**AUFGABEN**
**A)** In welchem Alter wurde Marie-Louise-Elisabeth laut dem Text über Marie-Louise-Elisabeth von Frankreich verheiratet?
**B)** Setzen Sie den Text über Marie-Louise-Elisabeth von Frankreich im Anschluss an seinen letzten Satz fort.

**AUSGEWÄHLTE TEXTSTELLE**
# # # #

Rechts

Ord.Nr.: 10.289
Kat.Nr.: 2008-28

Auf den Leuchttisch legen

Marie-Louise-Elisabeth von Frankreich, "Mme Infante"

um 1750
rechteckig: 4.30 cm x 5.20 cm
späterer vergoldeter Metallrahmen

Marie-Louise-Elisabeth (1727-1759) war die älteste Tochter Ludwigs XV. und seiner Gattin Maria Leszczynska. Ihr Vater, bei ihrer Geburt erst 17-jährig, hatte zu der Tochter, die sich durch Intelligenz und einen unabhängigen und stolzen Charakter auszeichnete, eine besonders innige Beziehung. Marie-Louise-Elisabeth wurde bereits im Alter von zwölf Jahren mit Philipp von Bourbon (Kat.-Nr. 2008-145), einem Sohn Philipps V. von Spanien, verheiratet. In den Augen des französischen Hofes war dies eine Mésalliance, denn ihr Gemahl hatte kaum Chancen, einst den Thron Spaniens zu besteigen. Marie-Louise-Elisabeth, von nun an »Madame Infante« genannt, empfand die strenge Etikette des spanischen Hofes als sehr bedrückend. Aus der sich harmonisch entwickelnden Ehe gingen die beiden Töchter Isabelle (Kat.-Nr. 2008-84) und Marie-Louise sowie der Sohn Ferdinand hervor.

# # # #

**EINGABEDATEN**
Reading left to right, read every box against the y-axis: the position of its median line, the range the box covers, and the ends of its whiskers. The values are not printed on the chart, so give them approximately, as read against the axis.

# # # #

**ERGEBNISSE JE AUFGABE**
**A)** Im Alter von zwölf Jahren.

**B)**
Als Ludwig XV. nach dem Frieden von Aix-la-Chapelle 1748 die Herzogtümer Parma, Guastalla und Piacenza er­hielt, schenkte er diese seinem Schwiegersohn Philipp, was Marie-Louise-Elisabeth ermöglichte, den spanischen Hof zu verlassen. 1749 zog sie nach Parma und richtete ihr dortiges Palais dem Zeitgeschmack entsprechend ein. 1759 erlag sie den Windpocken und wurde neben ihrer 1752 verstorbenen Zwillingsschwester Henriette in Saint-Denis bei Paris beigesetzt.
Garand kopierte das Bildnis Marie-Louise-Elisabeths nach einem Gemälde Nattiers, für das dieser 1749 eine Kopfstudie gemalt hatte, 1 anhand derer er später mehrere Porträts der Dargestellten anfertigte, ohne dass das Modell erneut zu posieren brauchte. 2 Die frontale Pose verleiht der Dame Präsenz und lässt sie willensstark erscheinen. Sie trägt eine kostbare, mit Edelsteinen geschmückte Hofrobe und einen hermelinbesetzten roten Mantel, der auf ihre Stellung als Erstgeborene des Königshauses hinweist.

B. P.


1 Statens Museum for Kunst, Kopenhagen.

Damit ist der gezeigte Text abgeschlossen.